Le vieillissement de la population constitue aujourd’hui l’un des principaux enjeux sociétaux contemporains, tant sur les plans économique, sanitaire, social que médico-social. Il résulte de l’allongement continu de l’espérance de vie, favorisé par les progrès médicaux et l’amélioration des conditions de vie.
Cette transition démographique soulève des questions majeures de solidarité et d’organisation collective, notamment en matière de prise en charge de la dépendance et d’accompagnement des situations de grande vulnérabilité. Elle invite également à repenser les pratiques professionnelles, les politiques publiques et les modalités d’accompagnement afin de favoriser non seulement la longévité, mais surtout le maintien de l’autonomie, de la qualité de vie et de la dignité des personnes. Dans ce contexte, une réflexion collective apparaît nécessaire, à la fois sur l’évolution des dispositifs de santé et du secteur médico-social et sur la redéfinition du pacte social intergénérationnel.
Plusieurs réformes et textes législatifs ont tenté d’apporter des réponses à ces défis. Toutefois, bien que ces dispositifs constituent des avancées, ils demeurent souvent fragmentaires et peinent parfois à s’inscrire dans une stratégie globale pleinement structurée face à l’ampleur de la transition démographique. Cette question est d’autant plus centrale que près de 80 % des Français expriment le souhait de pouvoir vieillir à domicile.
Face à ces enjeux, la prévention en santé occupe une place centrale dans l’accompagnement du vieillissement.
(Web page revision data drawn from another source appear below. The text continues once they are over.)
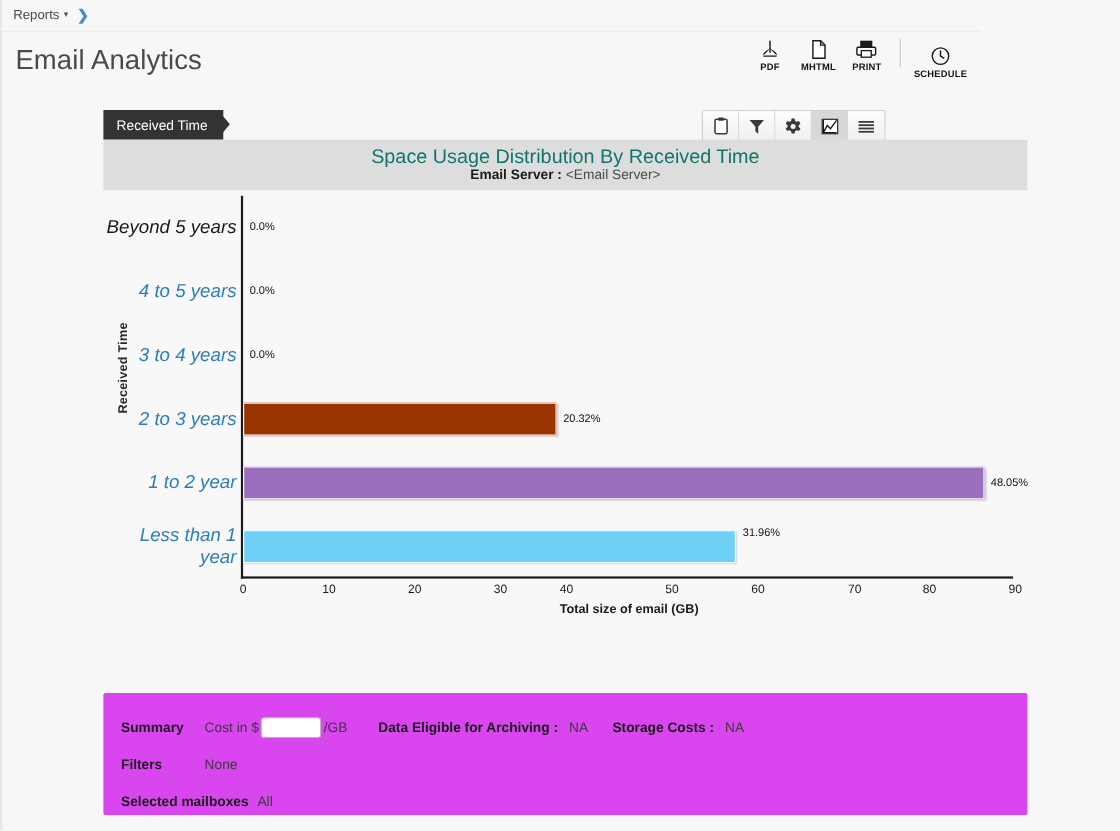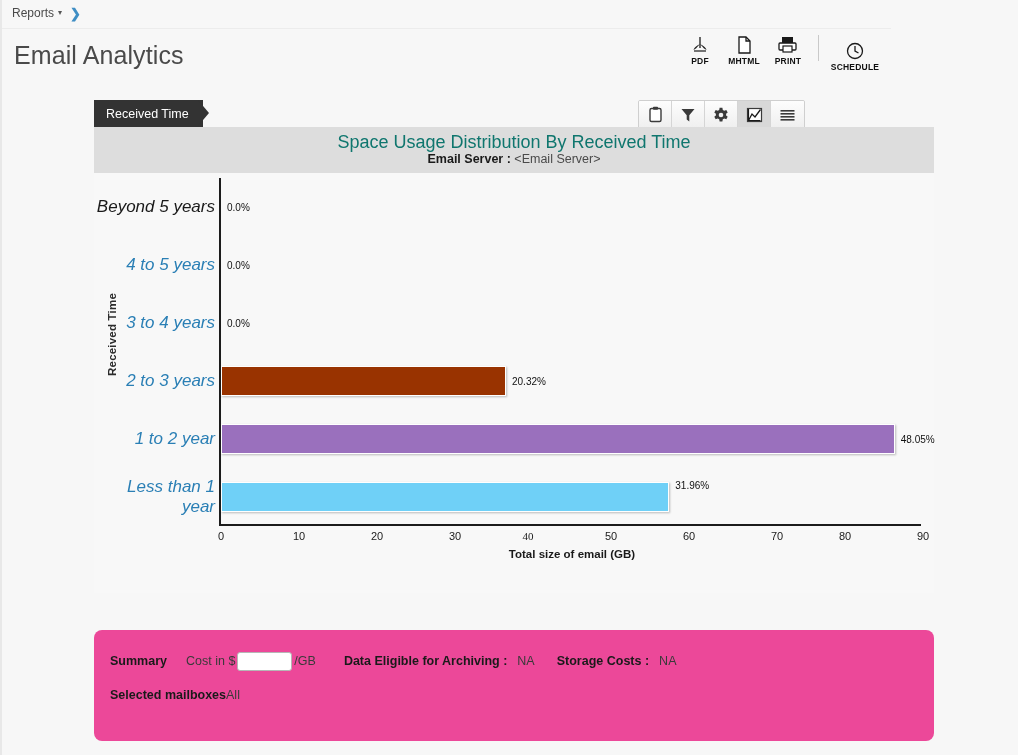--- a/index.html
+++ b/index.html
@@ -318,7 +318,7 @@
         <div class="xtick" style="left: 78px;">10</div>
         <div class="xtick" style="left: 156px;">20</div>
         <div class="xtick" style="left: 234px;">30</div>
-        <div class="xtick" style="left: 307px; font-family: Liberation Serif, serif;">40</div>
+        <div class="xtick" style="left: 294px;">40</div>
         <div class="xtick" style="left: 390px;">50</div>
         <div class="xtick" style="left: 468px;">60</div>
         <div class="xtick" style="left: 556px;">70</div>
Elle ne se limite cependant plus à la seule prévention des maladies. Elle s’inscrit désormais dans une approche globale visant à anticiper les fragilités et à soutenir les capacités intrinsèques des personnes. Cette évolution s’accompagne de nouvelles approches médicales et sociales, telles que la médecine dite « 6P » — personnalisée, préventive, prédictive, participative, pertinente et pluri-professionnelle — qui place la personne au cœur de son parcours de santé et valorise sa participation aux décisions qui la concernent.
Le programme ICOPE (Integrated Care for Older People), développé par l’Organisation mondiale de la santé, illustre également cette transformation des pratiques. En proposant un suivi structuré des capacités intrinsèques, une approche intégrative du soin et la mobilisation des ressources de proximité, il contribue à promouvoir un changement de paradigme : passer du modèle de soin curatif à un modèle de soin préventif.
Toutefois, le développement de la prévention soulève également des questions éthiques fondamentales. Comment concilier la promotion de la santé et la prévention des risques avec le respect de l’autonomie et des choix de vie des personnes ? Jusqu’où anticiper les fragilités sans risquer de médicaliser excessivement le vieillissement ? Comment accompagner les personnes dans leurs vulnérabilités tout en reconnaissant leurs ressources, leurs préférences et leur pouvoir d’agir ? Une éthique de l’accompagnement des personnes vieillissantes suppose ainsi de réfléchir aux pratiques professionnelles, à la relation de soin et aux valeurs qui guident l’action collective.
Par ailleurs, toutes les personnes ne disposent pas des mêmes ressources pour accéder aux actions de prévention. L’isolement social, les difficultés de mobilité, la précarité économique, la fracture numérique ou encore certains troubles cognitifs peuvent constituer des freins importants. Certaines personnes peuvent ainsi rester éloignées des dispositifs existants ou ne pas en percevoir pleinement les enjeux. Dans ce contexte, l’entourage, et notamment les proches aidants, jouent un rôle essentiel dans le repérage des situations de fragilité et dans le soutien aux démarches de prévention.
La santé mentale constitue également un enjeu majeur dans le vieillissement. Les transitions de vie, les pertes fonctionnelles, le deuil, l’isolement ou encore les troubles cognitifs peuvent en effet fragiliser l’équilibre psychique des personnes âgées. Le développement de stratégies de prévention, de repérage précoce et de soutien au lien social apparaît ainsi nécessaire pour promouvoir un vieillissement en bonne santé.
Dans le cadre des Etats Généraux de la Bioéthique, et en partenariat avec le Département de Prévention en Santé de la faculté de médecine et sciences de la santé de Brest, l’EREB organise une journée « Prévention et santé » le 14 avril à l’ITES.